You betcha ! It's about time.

http://shopruger.com/10_22-BX-25-MAGAZINE/productinfo/90361/


----------



## 2tay530 (Oct 21, 2010)

This has got to be the greatest thing since sliced bread!!! and for a price not much higher (if any) than an after market steel lipped 25 rounder. If Ruger OK'd it its gotta be good.


----------



## youngdon (Mar 10, 2010)

I agree 2tay, I can't believe they didn't do this sooner. I think it was a Bill Ruger thing, just trying to stay out of the spotlight as they got lots of flak over the mini-14, and 30's.


----------



## SWAMPBUCK10PT (Apr 5, 2010)

Thanks for the Heads-up Don on the mag---i'll get 2---I have 25-mag from shooters ridge--has worked ok---my 10-22 is converted to a 17 mach 2---I like it____SB


----------



## 2tay530 (Oct 21, 2010)

One thing that is definately not a suprise is the steel feed lips.
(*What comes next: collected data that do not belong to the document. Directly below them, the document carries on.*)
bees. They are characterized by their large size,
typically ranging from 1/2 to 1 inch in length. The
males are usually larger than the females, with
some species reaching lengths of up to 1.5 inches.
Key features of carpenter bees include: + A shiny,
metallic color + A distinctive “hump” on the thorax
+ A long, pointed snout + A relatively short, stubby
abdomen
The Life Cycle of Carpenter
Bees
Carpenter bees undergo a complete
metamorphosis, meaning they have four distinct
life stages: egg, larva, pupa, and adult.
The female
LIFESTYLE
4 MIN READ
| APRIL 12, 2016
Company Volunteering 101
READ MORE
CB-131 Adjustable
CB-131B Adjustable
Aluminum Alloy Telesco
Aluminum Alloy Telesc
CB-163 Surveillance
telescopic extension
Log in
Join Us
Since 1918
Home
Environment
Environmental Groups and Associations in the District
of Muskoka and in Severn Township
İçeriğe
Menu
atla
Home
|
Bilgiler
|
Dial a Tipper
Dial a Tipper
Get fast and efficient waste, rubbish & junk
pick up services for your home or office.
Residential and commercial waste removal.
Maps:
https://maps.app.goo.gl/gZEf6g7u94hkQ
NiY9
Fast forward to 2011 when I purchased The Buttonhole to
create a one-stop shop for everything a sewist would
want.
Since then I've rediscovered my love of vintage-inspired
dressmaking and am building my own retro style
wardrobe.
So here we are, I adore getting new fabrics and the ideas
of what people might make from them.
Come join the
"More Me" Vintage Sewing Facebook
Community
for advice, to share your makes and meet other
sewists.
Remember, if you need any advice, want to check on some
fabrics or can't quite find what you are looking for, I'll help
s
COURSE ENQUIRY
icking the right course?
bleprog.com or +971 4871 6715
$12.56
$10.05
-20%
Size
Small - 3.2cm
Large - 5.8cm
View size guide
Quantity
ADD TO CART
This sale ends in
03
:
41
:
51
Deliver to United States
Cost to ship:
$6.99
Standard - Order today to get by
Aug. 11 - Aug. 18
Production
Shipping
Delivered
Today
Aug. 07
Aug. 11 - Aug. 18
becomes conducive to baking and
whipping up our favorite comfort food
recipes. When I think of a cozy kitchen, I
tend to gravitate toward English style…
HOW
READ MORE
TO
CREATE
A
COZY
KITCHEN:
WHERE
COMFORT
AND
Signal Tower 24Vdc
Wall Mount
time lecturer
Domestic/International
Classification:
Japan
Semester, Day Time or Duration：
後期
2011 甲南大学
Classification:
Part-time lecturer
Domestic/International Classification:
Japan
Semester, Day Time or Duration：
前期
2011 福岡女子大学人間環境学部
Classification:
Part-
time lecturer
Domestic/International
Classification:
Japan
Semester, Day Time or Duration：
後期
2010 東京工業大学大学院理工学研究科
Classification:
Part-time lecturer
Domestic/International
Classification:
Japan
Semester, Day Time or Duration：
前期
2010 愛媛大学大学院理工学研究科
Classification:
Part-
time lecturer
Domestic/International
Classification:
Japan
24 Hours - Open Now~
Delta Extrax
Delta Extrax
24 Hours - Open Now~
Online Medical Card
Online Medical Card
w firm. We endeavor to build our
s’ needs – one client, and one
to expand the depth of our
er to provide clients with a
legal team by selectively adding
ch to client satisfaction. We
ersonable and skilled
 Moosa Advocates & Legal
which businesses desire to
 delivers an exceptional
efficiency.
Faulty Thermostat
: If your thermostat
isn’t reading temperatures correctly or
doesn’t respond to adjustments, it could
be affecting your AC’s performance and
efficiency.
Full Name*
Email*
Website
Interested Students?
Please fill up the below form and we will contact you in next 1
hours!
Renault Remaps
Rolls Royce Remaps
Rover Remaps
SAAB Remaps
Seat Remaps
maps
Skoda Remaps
I've shot a few of the polymer lipped ones and they are just not the reliabe and wear out real quick. Im stoaked that these one have the steel lips. 
Did the Mini's mag have a bad rep initialy? I've sho a friends but he has some other poly. mags that ive never had a problem with. I've never heard of many factory mags that dont have a decent rep for function.


----------



## poe (Feb 10, 2010)

I tried one with the polly lips and I used it for shooting gophers for about 3 days then it went in the garbage. The ones with the steel lips seem to be lasting pretty good though. Only thing I dont like about the 25 round mag is that sometimes i find it can get in the way when I am using something as a rest. Sometimes I find myself just packing the 2 10 round mags and leaving the 25 at home.


----------